Writing about the Second Coming, C.S. Lewis has described what it means to know that God has written the story in which we live. Listen to how he puts it:
The doctrine of the Second Coming teaches us that we do not and cannot know when the world drama will end. The curtain may be rung down at any moment: say, before you have finished reading this paragraph. This seems to some people intolerably frustrating. So many things would be interrupted. … Not now, of all moments!

But we think thus because we keep on assuming that we know the play. We do not know the play. We do not even know whether we are in Act I or Act V. The Author knows. The audience, if there is an audience (if angels and archangels and all the company of Heaven fill the pit and the stalls), may have an inkling. But we, never seeing the play from outside, never meeting the characters except the tiny minority who are “on” in the same scenes as ourselves, wholly ignorant of the future and very imperfectly informed about the past, cannot tell at what moment the end ought to come. That it will come when it ought, we may be sure; but we waste our time in guessing when that will be. That it has a meaning we may be sure, but we cannot see it. When it is over, we may be told. We are led to expect that the Author will have something to say to each of us on the part that each of us has played. The playing it well is what matters infinitely.

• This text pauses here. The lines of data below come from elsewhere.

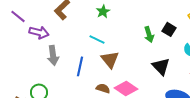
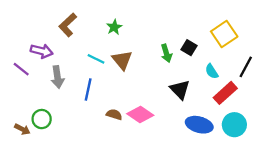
purple line: (18, 16) -> (21, 69), moved
cyan line: (97, 39) -> (96, 59), moved
brown triangle: (110, 59) -> (122, 60), moved

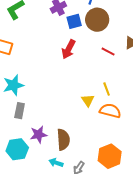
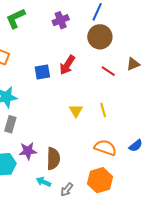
blue square: (74, 21) -> (42, 72), moved
yellow triangle: (88, 100) -> (76, 111), moved
orange semicircle: (110, 111) -> (105, 148), moved

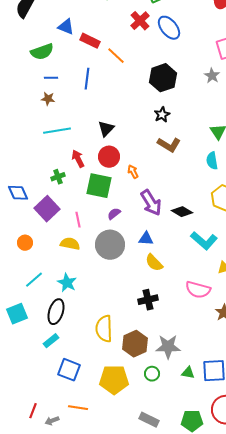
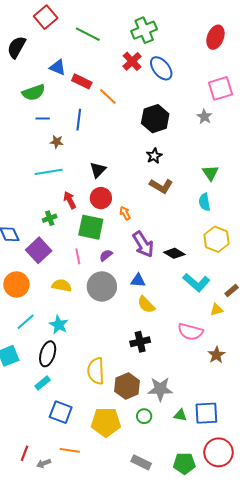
brown star: (48, 99) -> (57, 142), moved
pink line: (78, 220) -> (78, 256), moved
orange circle: (25, 243) -> (16, 284), size x1.6

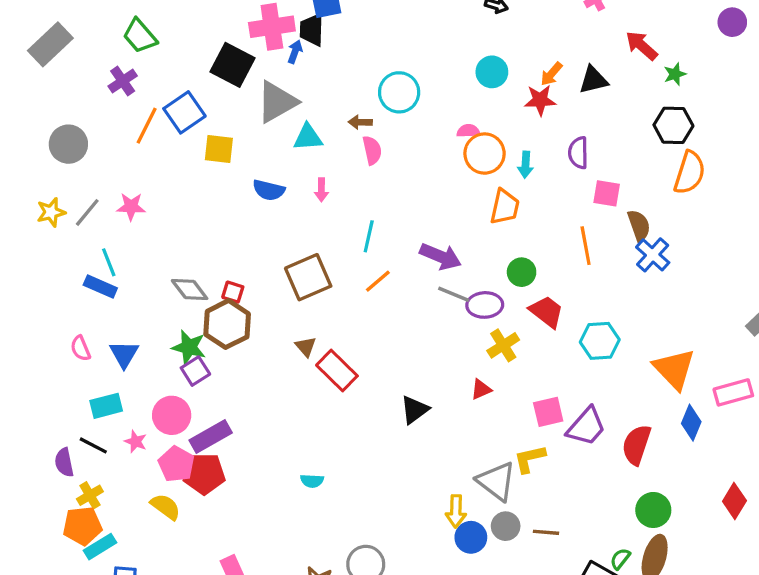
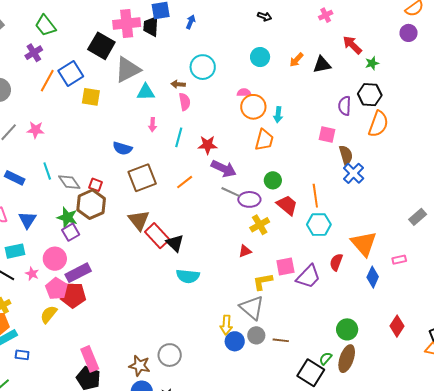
blue arrow: (295, 52) -> (191, 22), moved
red star: (540, 100) -> (207, 145), moved
purple semicircle: (578, 153) -> (345, 106), moved
blue semicircle: (269, 190) -> (122, 148), moved
cyan line: (369, 236) -> (179, 137), moved
orange line: (586, 246) -> (315, 196), moved
cyan line: (109, 262) -> (47, 171), moved
brown triangle: (306, 347) -> (139, 220), size x1.6
pink rectangle: (733, 392) -> (399, 260), size x0.6
black triangle: (415, 410) -> (175, 243), moved, turned -42
red semicircle: (636, 445) -> (336, 262), moved, size x0.7
yellow L-shape: (530, 459) -> (263, 282), moved
cyan semicircle: (312, 481) -> (188, 276), moved, size x1.6
yellow semicircle: (166, 507) -> (49, 314), turned -90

Lewis’ point is that our lives find meaning as part of God’s story. If we refuse to play our part, our lives are meaningless – “full of sound and fury, signifying nothing”. Zacchaeus chose to be part of God’s story, to follow Jesus, to do what God called him to do. He no longer cared if he had the money to pay Rome. He could do his job, and he could do it well; but what mattered most was to know Jesus and to follow Jesus and do what Jesus called him to do. Now his life had meaning. Now God had found him and saved him. What about you? What about me?


28 June 2020
Steinbach Mennonite Church
Texts:
Psalm 119: 137-144
137 You are righteous, O Lord, and your judgments are right.
138 You have appointed your decrees in righteousness and in all faithfulness.
139 My zeal consumes me because my foes forget your words.
140 Your promise is well tried, and your servant loves it.
141 I am small and despised, yet I do not forget your precepts.
142 Your righteousness is an everlasting righteousness, and your law is the truth.
143 Trouble and anguish have come upon me, but your commandments are my delight.
144 Your decrees are righteous forever; give me understanding that I may live.

Luke 19: 1-10

Jesus and Zacchaeus

19 He entered Jericho and was passing through it. A man was there named Zacchaeus; he was a chief tax collector and was rich. He was trying to see who Jesus was, but on account of the crowd he could not, because he was short in stature. So he ran ahead and climbed a sycamore tree to see him, because he was going to pass that way. When Jesus came to the place, he looked up and said to him, “Zacchaeus, hurry and come down; for I must stay at your house today.” So he hurried down and was happy to welcome him. All who saw it began to grumble and said, “He has gone to be the guest of one who is a sinner.” Zacchaeus stood there and said to the Lord, “Look, half of my possessions, Lord, I will give to the poor; and if I have defrauded anyone of anything, I will pay back four times as much.” Then Jesus said to him, “Today salvation has come to this house, because he too is a son of Abraham. 10 For the Son of Man came to seek out and to save the lost.”